America spends more on military might than the next several countries combined. It has close to a thousand military installations around the world. It has alliances that are by nature aggressive. These are not passive things. U.S. presidents of both parties have used them to wreak bloody havoc in the world, whether by subverting governments, backing tyrants, sponsoring insurgent death squads, or conducting overt military operations by air, land, and sea.

And that's just the beginning. The U.S. government has repeatedly strong-armed other governments into voting its way at the United Nations, whether on behalf of Israel and against the Palestinians, or in favor of war resolutions supported by an American president. More than once an American U.N. ambassador has told a dissenting colleague: "That's the most expensive vote you'll ever cast." Crossing the United States has consequences.

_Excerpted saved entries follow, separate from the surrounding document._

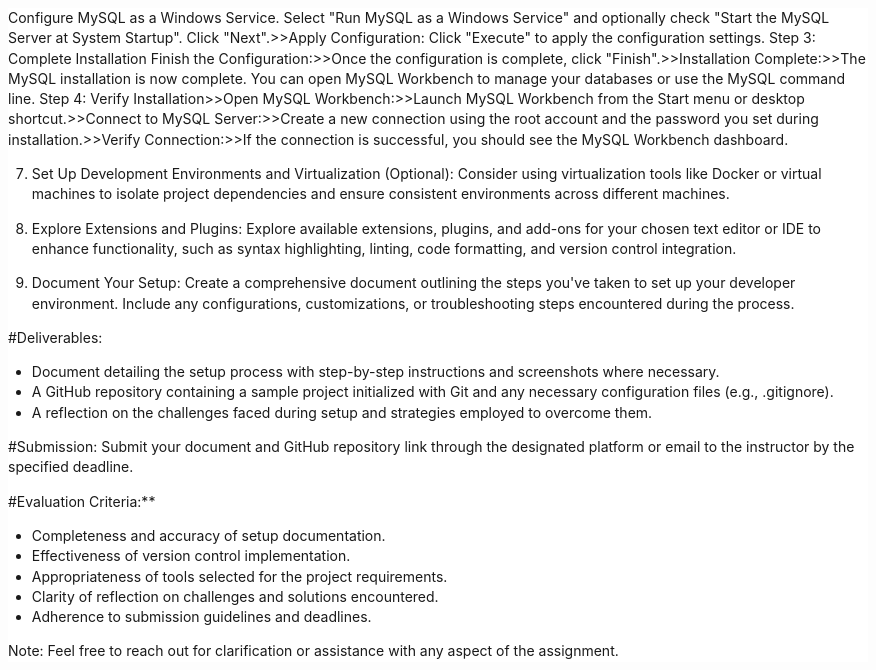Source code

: Configure MySQL as a Windows Service. Select "Run MySQL as a Windows Service" and optionally check "Start the MySQL Server at System Startup". Click "Next".>>Apply Configuration:
Click "Execute" to apply the configuration settings.
Step 3: Complete Installation
Finish the Configuration:>>Once the configuration is complete, click "Finish".>>Installation Complete:>>The MySQL installation is now complete. You can open MySQL Workbench to manage your databases or use the MySQL command line.
Step 4: Verify Installation>>Open MySQL Workbench:>>Launch MySQL Workbench from the Start menu or desktop shortcut.>>Connect to MySQL Server:>>Create a new connection using the root account and the password you set during installation.>>Verify Connection:>>If the connection is successful, you should see the MySQL Workbench dashboard.

7. Set Up Development Environments and Virtualization (Optional):
   Consider using virtualization tools like Docker or virtual machines to isolate project dependencies and ensure consistent environments across different machines.

8. Explore Extensions and Plugins:
   Explore available extensions, plugins, and add-ons for your chosen text editor or IDE to enhance functionality, such as syntax highlighting, linting, code formatting, and version control integration.

9. Document Your Setup:
    Create a comprehensive document outlining the steps you've taken to set up your developer environment. Include any configurations, customizations, or troubleshooting steps encountered during the process. 

#Deliverables:
- Document detailing the setup process with step-by-step instructions and screenshots where necessary.
- A GitHub repository containing a sample project initialized with Git and any necessary configuration files (e.g., .gitignore).
- A reflection on the challenges faced during setup and strategies employed to overcome them.

#Submission:
Submit your document and GitHub repository link through the designated platform or email to the instructor by the specified deadline.

#Evaluation Criteria:**
- Completeness and accuracy of setup documentation.
- Effectiveness of version control implementation.
- Appropriateness of tools selected for the project requirements.
- Clarity of reflection on challenges and solutions encountered.
- Adherence to submission guidelines and deadlines.

Note: Feel free to reach out for clarification or assistance with any aspect of the assignment.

Trump rails against trade agreements as paradigm examples of the world's ability to take advantage of America. He seems oblivious that a primary aim of those agreements is to impose strict intellectual-property laws on developing economies to maintain the supremacy of American firms. Woe to any upstart group in the developing world that dares to compete. Free-trade agreements shift but do not destroy employment here and do not hollow out manufacturing, but they do protect incumbent American corporations.

For all the criticism of Trump, surprisingly little is directed at his central message. I think I know why. To focus on and debunk his aggrieved-nation shtick, you have to spotlight the U.S. record as a global military, economic, and diplomatic bully; you have to challenge the dogma that the U.S. government has been a "force for good in the world." For obvious reasons, neither wing of the war party wants to do that.